Luego vino el tercero. Tuve un momento con él. Lo acaricié y limpié su cubierta para que no entrara sucio. Lo afilé y cambié un poco la dirección. Después me quité el sombrero y lo despedí con un saludo afectuoso que él agradeció al penetrar mi corazón, pues lo hizo con tal sutileza y cierta dedicación, que no sentí el mínimo dolor, únicamente una pequeña comezón en el talón. Entonces fue cuando te vi y lamenté cómo se rompía mi promesa. Cómo tu mano abierta en el viento se hacía traslucida e imposible de tocar. Cómo las palabras dejaban de sonar y el mundo se hacía oscuro.
Anhelé regresar a casa de nuevo para dar la noticia de mi deceso. Mostrar mis heridas y decir que todo estaba bien, que no había sufrido ni tenia dolor, pues, a pesar de lo sucedido, sólo sentía una leve jaqueca. Quise caminar agarrados de la mano por las calles estas.

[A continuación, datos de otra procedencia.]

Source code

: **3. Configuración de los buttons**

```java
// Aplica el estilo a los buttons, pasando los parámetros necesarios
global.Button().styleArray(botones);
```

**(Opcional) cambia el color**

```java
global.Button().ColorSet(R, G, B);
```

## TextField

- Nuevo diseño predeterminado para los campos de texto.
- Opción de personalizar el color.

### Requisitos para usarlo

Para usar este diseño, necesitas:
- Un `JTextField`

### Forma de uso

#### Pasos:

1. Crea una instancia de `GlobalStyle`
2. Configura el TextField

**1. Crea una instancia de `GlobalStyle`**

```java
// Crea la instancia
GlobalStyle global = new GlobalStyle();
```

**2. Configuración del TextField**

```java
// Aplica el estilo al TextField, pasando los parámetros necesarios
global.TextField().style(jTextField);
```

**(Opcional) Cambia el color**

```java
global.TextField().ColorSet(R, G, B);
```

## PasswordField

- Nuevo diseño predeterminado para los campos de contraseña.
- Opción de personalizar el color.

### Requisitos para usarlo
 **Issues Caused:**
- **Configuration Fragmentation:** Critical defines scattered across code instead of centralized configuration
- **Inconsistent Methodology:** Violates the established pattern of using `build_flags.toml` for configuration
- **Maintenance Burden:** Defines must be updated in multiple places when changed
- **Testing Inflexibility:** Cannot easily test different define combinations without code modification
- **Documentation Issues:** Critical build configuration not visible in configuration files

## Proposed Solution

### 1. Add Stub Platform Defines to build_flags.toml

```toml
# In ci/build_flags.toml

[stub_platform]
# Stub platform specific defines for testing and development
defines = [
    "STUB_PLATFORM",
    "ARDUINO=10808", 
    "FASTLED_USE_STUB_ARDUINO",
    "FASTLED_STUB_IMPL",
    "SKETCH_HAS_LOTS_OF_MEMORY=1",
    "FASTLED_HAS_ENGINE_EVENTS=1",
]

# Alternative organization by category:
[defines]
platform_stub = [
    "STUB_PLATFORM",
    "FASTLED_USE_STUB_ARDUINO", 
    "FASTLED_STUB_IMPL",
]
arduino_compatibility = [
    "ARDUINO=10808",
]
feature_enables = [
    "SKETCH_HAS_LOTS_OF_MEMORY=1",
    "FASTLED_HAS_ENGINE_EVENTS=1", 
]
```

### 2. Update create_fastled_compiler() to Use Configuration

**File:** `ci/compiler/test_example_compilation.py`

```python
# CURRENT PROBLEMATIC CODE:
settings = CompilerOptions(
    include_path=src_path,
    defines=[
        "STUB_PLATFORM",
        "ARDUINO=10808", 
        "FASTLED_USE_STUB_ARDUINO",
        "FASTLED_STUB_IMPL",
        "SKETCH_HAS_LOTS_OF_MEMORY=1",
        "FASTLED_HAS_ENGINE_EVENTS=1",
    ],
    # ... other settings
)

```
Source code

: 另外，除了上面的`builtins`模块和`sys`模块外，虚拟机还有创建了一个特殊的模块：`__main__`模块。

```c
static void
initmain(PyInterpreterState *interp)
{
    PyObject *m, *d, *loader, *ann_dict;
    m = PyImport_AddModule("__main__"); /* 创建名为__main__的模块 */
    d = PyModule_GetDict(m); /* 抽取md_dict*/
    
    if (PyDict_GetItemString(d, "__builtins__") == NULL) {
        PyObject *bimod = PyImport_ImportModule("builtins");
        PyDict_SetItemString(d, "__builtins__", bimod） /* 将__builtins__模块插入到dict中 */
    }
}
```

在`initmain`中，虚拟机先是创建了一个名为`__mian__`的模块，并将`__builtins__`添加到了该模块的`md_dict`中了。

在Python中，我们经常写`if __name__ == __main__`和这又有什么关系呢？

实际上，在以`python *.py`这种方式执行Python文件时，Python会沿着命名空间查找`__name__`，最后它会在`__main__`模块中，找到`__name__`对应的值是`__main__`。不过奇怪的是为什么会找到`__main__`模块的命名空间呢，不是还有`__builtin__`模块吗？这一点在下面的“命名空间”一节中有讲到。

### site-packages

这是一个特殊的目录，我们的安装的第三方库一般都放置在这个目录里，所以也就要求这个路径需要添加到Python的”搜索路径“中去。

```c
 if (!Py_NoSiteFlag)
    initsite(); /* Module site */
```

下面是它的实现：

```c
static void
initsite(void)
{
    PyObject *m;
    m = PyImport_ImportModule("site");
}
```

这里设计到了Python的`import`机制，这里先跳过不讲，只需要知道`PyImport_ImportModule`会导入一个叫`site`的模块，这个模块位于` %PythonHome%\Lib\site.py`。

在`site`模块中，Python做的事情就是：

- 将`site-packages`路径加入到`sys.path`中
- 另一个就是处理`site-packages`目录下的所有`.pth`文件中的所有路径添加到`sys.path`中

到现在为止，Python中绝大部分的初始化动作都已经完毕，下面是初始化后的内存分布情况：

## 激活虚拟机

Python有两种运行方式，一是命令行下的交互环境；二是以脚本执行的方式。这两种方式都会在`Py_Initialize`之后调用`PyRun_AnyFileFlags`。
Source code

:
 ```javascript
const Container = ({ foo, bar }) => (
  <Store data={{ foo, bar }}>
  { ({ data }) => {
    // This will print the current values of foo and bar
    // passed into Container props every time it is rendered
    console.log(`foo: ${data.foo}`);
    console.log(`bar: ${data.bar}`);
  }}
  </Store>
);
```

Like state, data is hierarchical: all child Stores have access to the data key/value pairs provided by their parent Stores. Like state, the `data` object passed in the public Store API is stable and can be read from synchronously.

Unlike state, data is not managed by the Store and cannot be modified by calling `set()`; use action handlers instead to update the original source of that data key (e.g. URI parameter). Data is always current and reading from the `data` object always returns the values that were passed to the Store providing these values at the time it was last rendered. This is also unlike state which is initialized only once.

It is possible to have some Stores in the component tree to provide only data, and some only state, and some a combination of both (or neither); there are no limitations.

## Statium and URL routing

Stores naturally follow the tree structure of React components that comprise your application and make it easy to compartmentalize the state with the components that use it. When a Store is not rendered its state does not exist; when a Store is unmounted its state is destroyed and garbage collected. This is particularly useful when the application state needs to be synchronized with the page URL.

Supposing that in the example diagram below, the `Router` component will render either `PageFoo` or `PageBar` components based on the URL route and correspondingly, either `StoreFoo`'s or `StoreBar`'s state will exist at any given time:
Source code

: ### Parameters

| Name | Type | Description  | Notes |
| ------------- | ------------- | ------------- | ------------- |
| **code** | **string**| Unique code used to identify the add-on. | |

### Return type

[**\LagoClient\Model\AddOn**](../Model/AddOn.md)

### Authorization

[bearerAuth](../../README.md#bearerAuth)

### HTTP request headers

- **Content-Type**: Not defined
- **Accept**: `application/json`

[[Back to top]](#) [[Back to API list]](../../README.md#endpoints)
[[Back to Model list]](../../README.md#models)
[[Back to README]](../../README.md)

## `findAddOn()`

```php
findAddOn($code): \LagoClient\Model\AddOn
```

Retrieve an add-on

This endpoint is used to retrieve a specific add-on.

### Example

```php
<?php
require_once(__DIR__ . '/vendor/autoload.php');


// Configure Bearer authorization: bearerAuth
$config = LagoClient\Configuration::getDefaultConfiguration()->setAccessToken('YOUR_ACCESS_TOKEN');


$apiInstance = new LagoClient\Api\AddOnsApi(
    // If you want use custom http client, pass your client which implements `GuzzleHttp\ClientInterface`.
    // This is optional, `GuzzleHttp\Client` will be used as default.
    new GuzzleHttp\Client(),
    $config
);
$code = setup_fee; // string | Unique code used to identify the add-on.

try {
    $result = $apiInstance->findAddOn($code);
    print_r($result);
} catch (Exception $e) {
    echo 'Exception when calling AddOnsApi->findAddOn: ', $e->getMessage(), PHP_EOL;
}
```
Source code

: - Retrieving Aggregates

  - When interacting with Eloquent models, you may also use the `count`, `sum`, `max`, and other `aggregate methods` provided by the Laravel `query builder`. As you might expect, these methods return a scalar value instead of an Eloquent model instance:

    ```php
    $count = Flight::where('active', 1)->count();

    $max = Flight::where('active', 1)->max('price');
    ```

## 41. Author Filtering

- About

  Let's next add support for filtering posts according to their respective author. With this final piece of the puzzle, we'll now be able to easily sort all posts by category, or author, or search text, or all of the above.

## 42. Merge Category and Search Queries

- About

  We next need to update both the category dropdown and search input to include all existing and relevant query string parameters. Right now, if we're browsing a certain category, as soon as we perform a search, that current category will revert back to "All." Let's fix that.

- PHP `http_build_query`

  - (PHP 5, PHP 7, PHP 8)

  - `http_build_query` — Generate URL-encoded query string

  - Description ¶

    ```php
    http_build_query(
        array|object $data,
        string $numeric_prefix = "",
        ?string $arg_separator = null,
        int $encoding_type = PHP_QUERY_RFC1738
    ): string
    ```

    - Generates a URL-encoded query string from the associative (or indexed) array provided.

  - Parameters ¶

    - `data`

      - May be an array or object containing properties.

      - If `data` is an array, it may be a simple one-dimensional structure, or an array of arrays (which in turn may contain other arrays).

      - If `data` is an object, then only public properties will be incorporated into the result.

Tus calles y mis calles. Intentar brindarte el sosiego que hoy necesitas y darte a entender, por medio de mi sonrisa, que después de todo, las cosas irían bien; de alguna manera la vida también es un sueño y en algún momento habrá que despertar. Pero no es así, madre. Me quedé para siempre en ese lugar tendido en un callejón lejano, fuera del alcance de tus brazos y tu cuidado. Lejos de todo lo que pretendí y todo lo que pude ser, lejos del tiempo, del mañana e incluso de mí.
Sin embargo, ahora me ves aquí vagando entre todos, entre estos que lloran realmente por tu pérdida y por su propia salvación. Sencillamente les recuerdo que algún día se irán y el temor a lo inevitable es lo que cristaliza sus lágrimas. Todos excepto tú, me olvidarán con el tiempo, sentirán que les falta algo, pero no sabrán qué es y así volverán de nuevo a sus rutinas. Pero tú no me dejarás partir y preguntarás eternamente cómo pudieron hacerte esto. Por eso me duele tanto que hoy me sientas. Que puedas mirar la melancolía que anida en mi corazón agujereado y mi alma insomne, pues a pesar de lo que veas, de lo que escuches y creas sentir, realmente… no estoy aquí.